選評
芸術・文学 2011年受賞
『アメリカ音楽史 ―― ミンストレル・ショウ、ブルースからヒップホップまで』
(講談社)
1970年生まれ。
慶應義塾大学大学院文学研究科後期博士課程修了。
日本学術振興会特別研究員(PD)、実践女子大学文学部専任講師、慶應義塾大学法学部専任講師などを経て、現在、慶應義塾大学法学部准教授。
著書:『文化系のためのヒップホップ入門』(共著、アルテスパブリッシング)、『村上春樹を音楽で読み解く』(共著、日本文芸社)、『ブルースに囚われて― アメリカのルーツ音楽を探る』(共著、信山社)など。
本書の第9章の末尾で、著者は1983年3月25日に初披露されたマイケル・ジャクソンのムーンウォークに触れる。
それは「月面散歩」というフューチャリズムと、19世紀半ばに流行した顔を黒塗りにした白人の芸人によるミンストレル・ショウにまでさかのぼるすり足のコンビネーションであり、顔を白くしたマイケルが、人種的他者を〈偽装〉しながら擬似的な「宇宙空間」で黒人のステレオタイプを演じたものにほかならない。
ここに見られる偽装願望が創造力の中心部に位置しているのが、アメリカのポピュラー音楽の特色だと著者は言う。本書の最大のポイントで、ムーンウォークはその一例だが、加えてそれが宇宙を指向していたのには、もうひとつの歴史があると指摘する。
アメリカがソ連と宇宙開発競争を展開した時期に、アフリカ系アメリカ人の音楽家はその歴史を独自の手法で表現に取り入れた。50年代から70年代にかけて「宇宙」をモチーフにした黒人音楽のグループやアルバムが多く見られ、中にはアヴァンギャルド・ジャズのサン・ラのように、古代エジプトのファラオの衣装をまといつつ、「宇宙」や「未来」をテーマにしたアーチストもいた。80年代以降もこの流れは途絶えず、やがてSF的な想像力を駆使する黒人作家の宇宙/未来/テクノロジー表象を「アフロ・フューチャリズム」と呼ぶようになった。その特色は「過去」と「未来」を同居させる点にあり、黒人にとって「未来」は「過去」に刻まれている。「過去」を何度も書き換えることで「未来」が訪れるが、この「差異をともなう反復」という特性はブルースからジャズ、ファンク、ヒップホップにいたる黒人音楽の系譜に流れている。それが「惑星的他者」の偽装として現れたのがマイケルのムーンウォークなのだ ――ということになる。

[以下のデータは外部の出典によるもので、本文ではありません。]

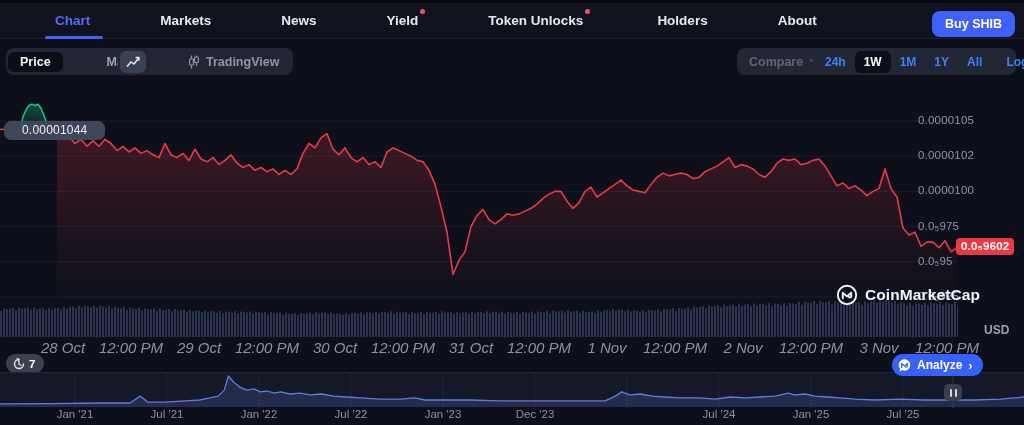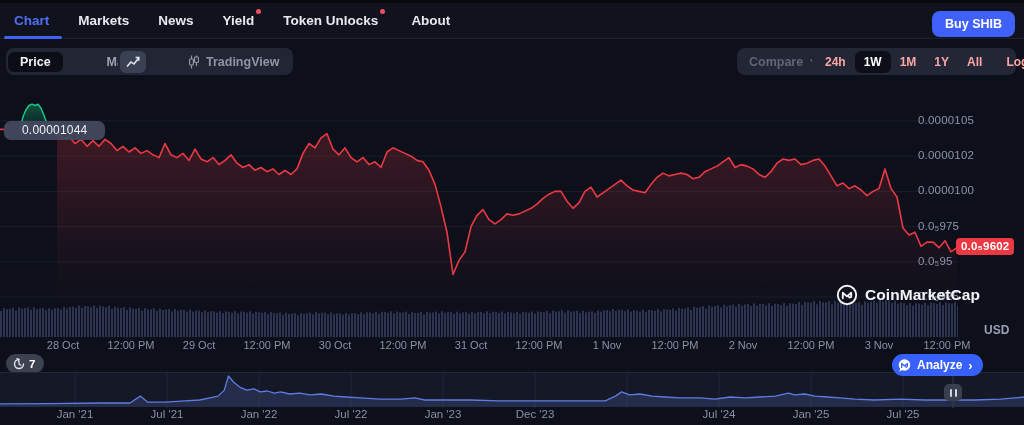"Chart" .tab { margin-left: none -> 41px }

魅力的で説得力のある記述だが、著者は一方で本書のアメリカ音楽史が、書き換えられる可能性にも言及している。白人と黒人の音楽的融合、あるいは両者の人種的混淆の歴史に沿ってアメリカのポピュラー音楽のそれを分析する場合、決定的に欠落するものがあると言う。存在感を増しつつあるヒスパニックがそれ。では、どうすればいいか。
注目されるのはアメリカ文学や文化研究の領域に起こりつつある大きな変化、すなわち「アメリカ合衆国/カナダ研究」と「ラテンアメリカ研究」に分かれていた境界を取り払い、「南北アメリカ大陸」をひとつの地政学的なフレームワークとして機能させようという試みである。アメリカ文化史におけるヒスパニックやラテンアメリカの重要性を強調するのは、「白」と「黒」の相互交渉の運動に「茶」という第三項を導入することになり、ここにこれまでとはまったく別の南北アメリカ大陸音楽史を浮上させる・・・・・・。
選書という制約があるにもかかわらず、本書は実に豊富で刺激的な視点に満ちている。同時に著者の次なる仕事を期待させずにおかない。受賞を心からお祝いする。